Coming down heavily on global rating agencies, it suggested that India’s fiscal policy should not be restrained by ‘biased and subjective’ ratings and should focus on growth and development. To drive home the point, the Survey quoted Rabindranath Tagore’s famous lines “where the mind is without fear”.
In the April-december period, the fiscal deficit widened to 145 per cent of the Budget Estimate for FY21. Economists estimate the fiscal deficit to widen to somewhere between 7 per cent and 9 per cent of GDP, against the government’s target of 3.5 per cent.
“…There is likely to be fiscal slippage during the year… In order to sustain the recovery in aggregate demand, it is expected that the government may have to continue with an expansionary fiscal stance,” according to the Survey.
It added that the expenditure support along with the various key reforms introduced during the year are likely to ensure medium-term growth. “The growth recovery would facilitate buoyant revenue collections in the medium term, thereby enabling a sustainable fiscal path,” the report said.
The long-term fiscal policy road map for the Centre and states will be laid down by the 15th Finance Commission. The longer-term fiscal sustainability depends on reviving growth relative to the interest cost of government debt, according to the Survey. Aditi Nayar, principal economist at ICRA Ratings, has estimated the deficit to widen to 5 per cent of GDP in FY22.
Outlining the need for a counter-cyclical fiscal policy, the Survey suggested a well-designed expansionary fiscal policy stance can contribute to better economic outcome, and is necessary to smoothen out economic cycles, which is critical during economic downturns.
Government spending becomes imperative at the time of excessive risk aversion in the private sector. “With the National Infrastructure Pipeline already laying out the agenda for ambitious public spending, a fiscal policy catering to its funding can boost growth, productivity, generate higher-paying jobs and thereby be self-financing.”
The Survey called for the methodology of granting sovereign credit ratings to be made more transparent, less subjective and better attuned to reflect an economy’s fundamentals.
Pointing out that “noisy, opaque and biased” ratings damage foreign portfolio investments, it suggested countries engage with ratings agencies to ensure correction of the methodology that would reflect economies’ ability to pay obligations. “Moreover, the pro-cyclical nature of credit ratings and its potential adverse impact on economies, especially low-rated developing economies, must be expeditiously addressed.”

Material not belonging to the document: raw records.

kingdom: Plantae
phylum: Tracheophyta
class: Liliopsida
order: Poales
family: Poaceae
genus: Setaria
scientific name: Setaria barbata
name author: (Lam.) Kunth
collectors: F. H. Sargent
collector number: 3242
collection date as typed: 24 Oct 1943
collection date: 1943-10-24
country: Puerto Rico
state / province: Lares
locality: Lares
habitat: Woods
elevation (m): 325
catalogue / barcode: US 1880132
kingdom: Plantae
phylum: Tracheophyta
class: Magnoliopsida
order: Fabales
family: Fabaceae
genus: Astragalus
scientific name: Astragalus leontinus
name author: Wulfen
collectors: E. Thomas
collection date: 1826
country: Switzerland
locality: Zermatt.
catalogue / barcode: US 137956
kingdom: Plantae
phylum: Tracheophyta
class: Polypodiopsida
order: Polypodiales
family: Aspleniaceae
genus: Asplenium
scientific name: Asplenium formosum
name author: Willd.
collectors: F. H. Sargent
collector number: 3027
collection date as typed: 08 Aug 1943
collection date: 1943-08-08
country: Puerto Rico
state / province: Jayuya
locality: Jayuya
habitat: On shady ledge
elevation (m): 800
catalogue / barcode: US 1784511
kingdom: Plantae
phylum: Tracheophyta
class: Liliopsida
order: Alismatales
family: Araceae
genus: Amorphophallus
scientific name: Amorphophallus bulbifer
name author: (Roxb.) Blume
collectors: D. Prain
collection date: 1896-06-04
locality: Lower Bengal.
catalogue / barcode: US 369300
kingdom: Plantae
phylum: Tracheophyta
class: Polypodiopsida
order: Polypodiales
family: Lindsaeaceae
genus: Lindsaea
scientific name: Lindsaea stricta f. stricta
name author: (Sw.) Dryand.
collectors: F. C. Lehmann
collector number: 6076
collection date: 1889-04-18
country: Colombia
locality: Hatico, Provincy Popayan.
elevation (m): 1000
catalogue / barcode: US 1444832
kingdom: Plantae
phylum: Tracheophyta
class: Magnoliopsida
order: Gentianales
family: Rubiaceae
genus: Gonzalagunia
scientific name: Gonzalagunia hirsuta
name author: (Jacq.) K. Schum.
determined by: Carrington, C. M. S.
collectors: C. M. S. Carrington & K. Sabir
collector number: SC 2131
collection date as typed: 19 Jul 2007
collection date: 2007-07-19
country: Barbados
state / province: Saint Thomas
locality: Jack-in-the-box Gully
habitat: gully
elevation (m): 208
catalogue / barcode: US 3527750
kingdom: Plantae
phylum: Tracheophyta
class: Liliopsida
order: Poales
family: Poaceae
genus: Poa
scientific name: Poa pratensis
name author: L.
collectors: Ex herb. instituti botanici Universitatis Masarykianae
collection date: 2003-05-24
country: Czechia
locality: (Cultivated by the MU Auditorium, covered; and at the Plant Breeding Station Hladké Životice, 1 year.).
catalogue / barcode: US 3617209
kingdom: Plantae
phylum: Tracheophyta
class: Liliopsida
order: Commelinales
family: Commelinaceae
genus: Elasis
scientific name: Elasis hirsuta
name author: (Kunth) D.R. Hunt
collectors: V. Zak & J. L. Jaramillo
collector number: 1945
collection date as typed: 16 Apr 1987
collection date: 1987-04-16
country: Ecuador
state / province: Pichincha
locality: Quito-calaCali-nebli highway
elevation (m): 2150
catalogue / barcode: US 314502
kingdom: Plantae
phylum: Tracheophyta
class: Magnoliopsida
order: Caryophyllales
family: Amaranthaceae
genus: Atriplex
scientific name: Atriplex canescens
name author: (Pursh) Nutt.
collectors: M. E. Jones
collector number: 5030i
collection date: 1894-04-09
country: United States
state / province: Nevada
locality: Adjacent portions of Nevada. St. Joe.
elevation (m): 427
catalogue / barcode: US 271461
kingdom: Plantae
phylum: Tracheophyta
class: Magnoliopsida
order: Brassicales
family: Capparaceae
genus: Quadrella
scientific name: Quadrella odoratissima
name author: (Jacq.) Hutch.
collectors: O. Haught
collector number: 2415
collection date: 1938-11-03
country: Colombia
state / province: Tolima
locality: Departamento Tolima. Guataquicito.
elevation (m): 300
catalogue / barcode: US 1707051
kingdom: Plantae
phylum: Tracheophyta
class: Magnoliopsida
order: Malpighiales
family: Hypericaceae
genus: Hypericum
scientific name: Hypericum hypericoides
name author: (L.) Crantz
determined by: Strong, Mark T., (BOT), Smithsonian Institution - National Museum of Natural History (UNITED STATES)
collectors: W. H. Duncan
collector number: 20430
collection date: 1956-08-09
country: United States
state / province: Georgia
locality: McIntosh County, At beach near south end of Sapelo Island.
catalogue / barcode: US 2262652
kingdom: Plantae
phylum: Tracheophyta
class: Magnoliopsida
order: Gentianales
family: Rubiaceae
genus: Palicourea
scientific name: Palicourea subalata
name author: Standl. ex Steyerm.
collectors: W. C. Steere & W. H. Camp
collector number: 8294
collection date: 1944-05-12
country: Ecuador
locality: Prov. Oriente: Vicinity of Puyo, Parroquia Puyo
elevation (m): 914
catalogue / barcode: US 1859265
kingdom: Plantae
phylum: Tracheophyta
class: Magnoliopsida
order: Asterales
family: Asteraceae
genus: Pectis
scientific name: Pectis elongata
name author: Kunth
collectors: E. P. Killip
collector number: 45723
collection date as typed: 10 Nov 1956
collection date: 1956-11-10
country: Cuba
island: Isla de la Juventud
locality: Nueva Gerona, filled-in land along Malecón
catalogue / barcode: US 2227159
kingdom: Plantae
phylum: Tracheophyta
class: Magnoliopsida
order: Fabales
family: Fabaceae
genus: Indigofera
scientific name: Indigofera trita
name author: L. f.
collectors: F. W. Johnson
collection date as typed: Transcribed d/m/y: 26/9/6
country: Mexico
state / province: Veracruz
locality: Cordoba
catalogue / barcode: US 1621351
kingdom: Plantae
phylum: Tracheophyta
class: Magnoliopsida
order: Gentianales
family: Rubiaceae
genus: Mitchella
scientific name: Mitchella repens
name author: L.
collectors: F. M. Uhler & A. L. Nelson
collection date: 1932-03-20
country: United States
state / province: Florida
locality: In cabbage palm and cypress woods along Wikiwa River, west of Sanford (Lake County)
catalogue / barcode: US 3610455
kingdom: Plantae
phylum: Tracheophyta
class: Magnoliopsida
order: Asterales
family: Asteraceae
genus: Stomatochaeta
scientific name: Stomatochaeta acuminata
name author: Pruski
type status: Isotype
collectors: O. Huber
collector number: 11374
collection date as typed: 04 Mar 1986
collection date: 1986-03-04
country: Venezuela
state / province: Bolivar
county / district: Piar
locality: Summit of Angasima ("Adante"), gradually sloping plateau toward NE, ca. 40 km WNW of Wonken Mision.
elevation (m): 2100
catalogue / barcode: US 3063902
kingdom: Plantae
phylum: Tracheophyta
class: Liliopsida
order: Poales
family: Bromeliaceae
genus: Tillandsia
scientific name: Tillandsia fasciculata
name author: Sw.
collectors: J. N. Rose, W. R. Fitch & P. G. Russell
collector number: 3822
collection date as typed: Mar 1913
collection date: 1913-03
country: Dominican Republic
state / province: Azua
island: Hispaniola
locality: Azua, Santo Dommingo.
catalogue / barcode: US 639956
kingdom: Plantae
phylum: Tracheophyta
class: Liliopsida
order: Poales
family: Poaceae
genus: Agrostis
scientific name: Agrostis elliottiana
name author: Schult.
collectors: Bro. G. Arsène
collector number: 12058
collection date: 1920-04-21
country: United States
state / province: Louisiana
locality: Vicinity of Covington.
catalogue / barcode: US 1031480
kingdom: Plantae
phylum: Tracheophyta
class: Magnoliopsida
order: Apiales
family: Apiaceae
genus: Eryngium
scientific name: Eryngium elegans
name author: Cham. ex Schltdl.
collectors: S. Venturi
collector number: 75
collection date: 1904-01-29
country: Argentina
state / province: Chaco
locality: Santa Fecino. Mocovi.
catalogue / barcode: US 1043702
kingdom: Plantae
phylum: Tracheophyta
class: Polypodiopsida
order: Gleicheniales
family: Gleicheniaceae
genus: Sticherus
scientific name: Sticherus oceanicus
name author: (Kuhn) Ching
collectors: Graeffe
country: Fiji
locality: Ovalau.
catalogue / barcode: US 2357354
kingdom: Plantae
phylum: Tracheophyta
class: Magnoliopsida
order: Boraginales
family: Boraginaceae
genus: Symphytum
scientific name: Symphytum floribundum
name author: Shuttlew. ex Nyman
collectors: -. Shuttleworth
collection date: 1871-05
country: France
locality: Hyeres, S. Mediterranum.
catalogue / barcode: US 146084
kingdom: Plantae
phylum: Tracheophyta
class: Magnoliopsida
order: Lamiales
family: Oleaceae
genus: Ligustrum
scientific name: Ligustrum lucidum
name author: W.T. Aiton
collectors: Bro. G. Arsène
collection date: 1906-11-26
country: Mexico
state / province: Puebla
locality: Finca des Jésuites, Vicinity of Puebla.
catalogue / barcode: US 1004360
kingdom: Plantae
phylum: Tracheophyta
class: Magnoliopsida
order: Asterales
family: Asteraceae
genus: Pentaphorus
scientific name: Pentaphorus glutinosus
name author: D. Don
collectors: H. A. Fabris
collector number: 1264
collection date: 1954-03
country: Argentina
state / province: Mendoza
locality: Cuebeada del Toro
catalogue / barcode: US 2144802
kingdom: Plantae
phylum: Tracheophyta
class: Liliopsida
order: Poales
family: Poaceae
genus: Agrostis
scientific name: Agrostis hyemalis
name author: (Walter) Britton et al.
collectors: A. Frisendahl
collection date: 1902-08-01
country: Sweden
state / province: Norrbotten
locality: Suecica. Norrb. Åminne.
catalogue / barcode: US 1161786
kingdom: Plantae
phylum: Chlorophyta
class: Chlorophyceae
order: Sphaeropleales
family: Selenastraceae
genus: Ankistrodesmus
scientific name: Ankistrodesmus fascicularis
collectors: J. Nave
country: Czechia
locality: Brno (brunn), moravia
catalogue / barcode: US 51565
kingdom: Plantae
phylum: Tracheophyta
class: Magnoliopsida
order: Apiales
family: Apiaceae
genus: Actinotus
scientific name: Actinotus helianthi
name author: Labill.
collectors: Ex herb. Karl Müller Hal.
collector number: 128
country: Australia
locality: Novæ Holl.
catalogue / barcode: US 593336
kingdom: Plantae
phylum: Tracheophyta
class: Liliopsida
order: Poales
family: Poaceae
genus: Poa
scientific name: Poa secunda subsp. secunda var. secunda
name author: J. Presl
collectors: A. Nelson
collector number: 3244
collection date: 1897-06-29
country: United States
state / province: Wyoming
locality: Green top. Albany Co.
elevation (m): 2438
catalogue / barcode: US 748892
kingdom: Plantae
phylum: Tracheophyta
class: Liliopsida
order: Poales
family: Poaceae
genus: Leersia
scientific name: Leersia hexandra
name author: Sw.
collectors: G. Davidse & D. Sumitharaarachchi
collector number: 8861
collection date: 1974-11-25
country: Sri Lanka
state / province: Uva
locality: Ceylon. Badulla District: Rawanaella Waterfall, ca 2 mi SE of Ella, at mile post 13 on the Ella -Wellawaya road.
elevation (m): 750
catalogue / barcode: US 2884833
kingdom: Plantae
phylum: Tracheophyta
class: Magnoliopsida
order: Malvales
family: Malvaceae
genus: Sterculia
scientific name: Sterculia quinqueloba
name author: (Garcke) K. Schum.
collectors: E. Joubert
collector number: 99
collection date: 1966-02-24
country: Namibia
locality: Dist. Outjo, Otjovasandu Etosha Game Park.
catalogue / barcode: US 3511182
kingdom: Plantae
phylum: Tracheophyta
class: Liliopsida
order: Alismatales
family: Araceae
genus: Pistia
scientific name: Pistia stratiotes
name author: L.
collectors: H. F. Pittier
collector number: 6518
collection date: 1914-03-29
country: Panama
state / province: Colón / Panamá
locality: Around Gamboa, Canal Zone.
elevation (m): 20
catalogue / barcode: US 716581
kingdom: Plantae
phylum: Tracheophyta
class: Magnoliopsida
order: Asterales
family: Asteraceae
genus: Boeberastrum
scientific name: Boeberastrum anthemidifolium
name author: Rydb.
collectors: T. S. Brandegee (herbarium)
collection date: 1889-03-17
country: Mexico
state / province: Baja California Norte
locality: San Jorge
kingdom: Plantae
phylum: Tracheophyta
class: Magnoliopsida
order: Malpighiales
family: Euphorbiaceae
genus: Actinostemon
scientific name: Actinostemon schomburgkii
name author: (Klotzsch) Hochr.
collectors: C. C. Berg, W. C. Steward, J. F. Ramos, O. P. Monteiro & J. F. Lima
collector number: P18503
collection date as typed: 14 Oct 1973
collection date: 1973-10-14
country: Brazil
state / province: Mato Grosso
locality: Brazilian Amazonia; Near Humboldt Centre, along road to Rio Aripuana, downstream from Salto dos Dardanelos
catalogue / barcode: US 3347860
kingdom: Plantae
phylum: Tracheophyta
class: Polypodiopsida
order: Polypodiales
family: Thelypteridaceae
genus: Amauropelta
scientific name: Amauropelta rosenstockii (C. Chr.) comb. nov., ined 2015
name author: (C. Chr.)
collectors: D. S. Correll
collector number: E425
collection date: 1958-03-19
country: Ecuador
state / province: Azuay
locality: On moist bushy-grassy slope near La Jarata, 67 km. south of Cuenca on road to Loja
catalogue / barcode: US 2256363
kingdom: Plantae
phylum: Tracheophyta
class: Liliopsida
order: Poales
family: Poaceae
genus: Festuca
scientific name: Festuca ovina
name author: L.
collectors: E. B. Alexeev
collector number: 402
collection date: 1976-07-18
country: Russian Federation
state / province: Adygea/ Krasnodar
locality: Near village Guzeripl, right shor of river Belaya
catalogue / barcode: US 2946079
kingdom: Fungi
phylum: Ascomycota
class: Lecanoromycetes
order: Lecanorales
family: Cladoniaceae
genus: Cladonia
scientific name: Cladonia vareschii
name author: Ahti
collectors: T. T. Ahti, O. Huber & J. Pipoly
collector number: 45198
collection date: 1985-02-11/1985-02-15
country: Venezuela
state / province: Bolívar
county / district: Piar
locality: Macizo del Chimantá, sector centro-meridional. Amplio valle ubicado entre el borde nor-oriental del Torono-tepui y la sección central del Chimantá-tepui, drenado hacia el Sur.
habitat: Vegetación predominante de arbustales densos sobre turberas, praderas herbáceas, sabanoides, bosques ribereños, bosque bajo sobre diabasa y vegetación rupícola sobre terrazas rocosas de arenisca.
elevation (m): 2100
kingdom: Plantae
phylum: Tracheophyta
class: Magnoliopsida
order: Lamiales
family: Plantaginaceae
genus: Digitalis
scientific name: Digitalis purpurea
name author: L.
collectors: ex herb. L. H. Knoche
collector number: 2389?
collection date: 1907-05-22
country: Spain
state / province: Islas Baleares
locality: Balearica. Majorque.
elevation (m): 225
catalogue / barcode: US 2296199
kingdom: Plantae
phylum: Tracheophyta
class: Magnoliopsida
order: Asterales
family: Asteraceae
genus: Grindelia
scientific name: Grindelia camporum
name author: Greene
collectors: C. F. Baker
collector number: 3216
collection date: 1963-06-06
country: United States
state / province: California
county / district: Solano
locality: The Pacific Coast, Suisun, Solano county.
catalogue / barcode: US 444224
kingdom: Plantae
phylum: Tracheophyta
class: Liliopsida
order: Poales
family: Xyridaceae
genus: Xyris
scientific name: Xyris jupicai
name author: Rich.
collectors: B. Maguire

It said India’s ability to pay can be gauged not only by the extremely low foreign currency-denominated debt but also by the comfortable size of its foreign exchange reserves that can pay for the short-term debt of the private sector as well as the entire stock of sovereign and non-sovereign external debt.
M Govinda Rao, chief economic advisor at Brickwork Ratings, said the government should take a fresh look at the policy of fiscal deficit targets and allow for gentle increases in government borrowings to finance larger public investment and social expenditures.
However, he added the government should be transparent and include off-budget liabilities in providing the estimates for the deficit.
If off-budget borrowings were included, the target for FY21 would have stood at 4.36 per cent of GDP instead of the target of 3.5 per cent.
Industry lauded the Survey’s counter-cyclical fiscal policy argument.
Chandrajit Banerjee, director general, Confederation of Indian Industry, said an expansionary fiscal policy will result in faster growth and smaller deficits in the future.